Data records below:

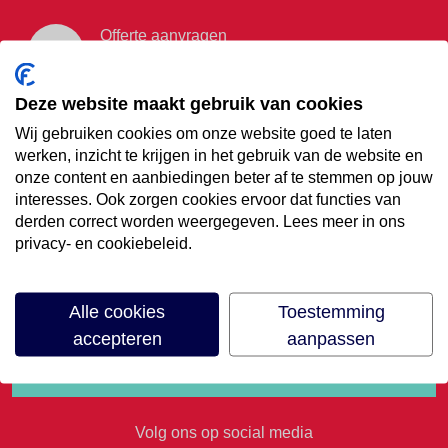
Offerte aanvragen
Vraag offerte aan
Deze website maakt gebruik van cookies
Wij gebruiken cookies om onze website goed te laten
€35,- korting op je
werken, inzicht te krijgen in het gebruik van de website en
onze content en aanbiedingen beter af te stemmen op jouw
volgende vakantie
interesses. Ook zorgen cookies ervoor dat functies van
derden correct worden weergegeven. Lees meer in ons
privacy- en cookiebeleid.
Meld je aan voor onze nieuwsbrief
Alle cookies
Toestemming
accepteren
aanpassen
Volg ons op social media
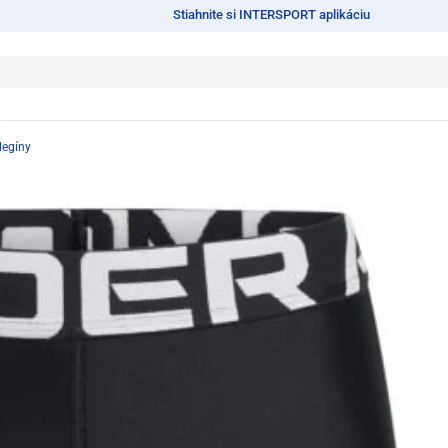
Stiahnite si INTERSPORT aplikáciu
legíny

End of Data records.

Exercise
Please retype every line of text from the material above without any changes, and leave the pictures out of your answer.

Finished exercise
Offerte aanvragen
Vraag offerte aan
Deze website maakt gebruik van cookies
Wij gebruiken cookies om onze website goed te laten
€35,- korting op je
werken, inzicht te krijgen in het gebruik van de website en
onze content en aanbiedingen beter af te stemmen op jouw
volgende vakantie
interesses. Ook zorgen cookies ervoor dat functies van
derden correct worden weergegeven. Lees meer in ons
privacy- en cookiebeleid.
Meld je aan voor onze nieuwsbrief
Alle cookies
Toestemming
accepteren
aanpassen
Volg ons op social media
Stiahnite si INTERSPORT aplikáciu
legíny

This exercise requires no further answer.